(Dataset records)
+++++
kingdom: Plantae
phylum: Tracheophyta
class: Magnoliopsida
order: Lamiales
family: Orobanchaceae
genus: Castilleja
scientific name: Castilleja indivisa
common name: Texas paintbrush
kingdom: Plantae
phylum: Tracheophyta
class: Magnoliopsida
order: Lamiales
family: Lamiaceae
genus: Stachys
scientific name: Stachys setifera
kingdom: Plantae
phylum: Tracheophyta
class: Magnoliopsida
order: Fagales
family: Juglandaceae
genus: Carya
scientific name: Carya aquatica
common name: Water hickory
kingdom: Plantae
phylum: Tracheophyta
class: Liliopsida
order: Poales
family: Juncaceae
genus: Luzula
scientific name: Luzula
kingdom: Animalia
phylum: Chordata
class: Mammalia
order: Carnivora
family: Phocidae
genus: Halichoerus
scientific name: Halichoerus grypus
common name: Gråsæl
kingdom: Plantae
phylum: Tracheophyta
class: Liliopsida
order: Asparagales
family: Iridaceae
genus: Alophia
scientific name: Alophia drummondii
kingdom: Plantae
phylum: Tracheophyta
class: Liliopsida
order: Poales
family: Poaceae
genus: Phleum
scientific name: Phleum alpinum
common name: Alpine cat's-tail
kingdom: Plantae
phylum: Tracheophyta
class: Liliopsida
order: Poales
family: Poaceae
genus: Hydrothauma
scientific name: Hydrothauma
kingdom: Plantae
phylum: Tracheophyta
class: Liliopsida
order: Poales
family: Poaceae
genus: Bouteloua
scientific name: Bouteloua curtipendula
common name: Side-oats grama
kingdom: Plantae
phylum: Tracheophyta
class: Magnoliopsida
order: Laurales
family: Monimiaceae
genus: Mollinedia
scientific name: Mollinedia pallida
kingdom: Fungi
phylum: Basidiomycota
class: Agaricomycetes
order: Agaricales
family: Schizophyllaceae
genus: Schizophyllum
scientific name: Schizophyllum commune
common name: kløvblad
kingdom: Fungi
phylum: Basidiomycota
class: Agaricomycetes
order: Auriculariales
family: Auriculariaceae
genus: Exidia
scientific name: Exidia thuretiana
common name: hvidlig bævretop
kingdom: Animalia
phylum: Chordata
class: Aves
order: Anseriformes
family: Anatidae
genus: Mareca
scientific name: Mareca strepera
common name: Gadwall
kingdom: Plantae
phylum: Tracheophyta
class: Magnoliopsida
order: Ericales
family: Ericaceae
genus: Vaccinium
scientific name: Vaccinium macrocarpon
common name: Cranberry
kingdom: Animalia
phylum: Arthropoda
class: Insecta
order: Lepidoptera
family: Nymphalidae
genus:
+++++
EXERCISE AIM
Reproduce every one of the lines above word for word.

THE ANSWER
kingdom: Plantae
phylum: Tracheophyta
class: Magnoliopsida
order: Lamiales
family: Orobanchaceae
genus: Castilleja
scientific name: Castilleja indivisa
common name: Texas paintbrush
kingdom: Plantae
phylum: Tracheophyta
class: Magnoliopsida
order: Lamiales
family: Lamiaceae
genus: Stachys
scientific name: Stachys setifera
kingdom: Plantae
phylum: Tracheophyta
class: Magnoliopsida
order: Fagales
family: Juglandaceae
genus: Carya
scientific name: Carya aquatica
common name: Water hickory
kingdom: Plantae
phylum: Tracheophyta
class: Liliopsida
order: Poales
family: Juncaceae
genus: Luzula
scientific name: Luzula
kingdom: Animalia
phylum: Chordata
class: Mammalia
order: Carnivora
family: Phocidae
genus: Halichoerus
scientific name: Halichoerus grypus
common name: Gråsæl
kingdom: Plantae
phylum: Tracheophyta
class: Liliopsida
order: Asparagales
family: Iridaceae
genus: Alophia
scientific name: Alophia drummondii
kingdom: Plantae
phylum: Tracheophyta
class: Liliopsida
order: Poales
family: Poaceae
genus: Phleum
scientific name: Phleum alpinum
common name: Alpine cat's-tail
kingdom: Plantae
phylum: Tracheophyta
class: Liliopsida
order: Poales
family: Poaceae
genus: Hydrothauma
scientific name: Hydrothauma
kingdom: Plantae
phylum: Tracheophyta
class: Liliopsida
order: Poales
family: Poaceae
genus: Bouteloua
scientific name: Bouteloua curtipendula
common name: Side-oats grama
kingdom: Plantae
phylum: Tracheophyta
class: Magnoliopsida
order: Laurales
family: Monimiaceae
genus: Mollinedia
scientific name: Mollinedia pallida
kingdom: Fungi
phylum: Basidiomycota
class: Agaricomycetes
order: Agaricales
family: Schizophyllaceae
genus: Schizophyllum
scientific name: Schizophyllum commune
common name: kløvblad
kingdom: Fungi
phylum: Basidiomycota
class: Agaricomycetes
order: Auriculariales
family: Auriculariaceae
genus: Exidia
scientific name: Exidia thuretiana
common name: hvidlig bævretop
kingdom: Animalia
phylum: Chordata
class: Aves
order: Anseriformes
family: Anatidae
genus: Mareca
scientific name: Mareca strepera
common name: Gadwall
kingdom: Plantae
phylum: Tracheophyta
class: Magnoliopsida
order: Ericales
family: Ericaceae
genus: Vaccinium
scientific name: Vaccinium macrocarpon
common name: Cranberry
kingdom: Animalia
phylum: Arthropoda
class: Insecta
order: Lepidoptera
family: Nymphalidae
genus:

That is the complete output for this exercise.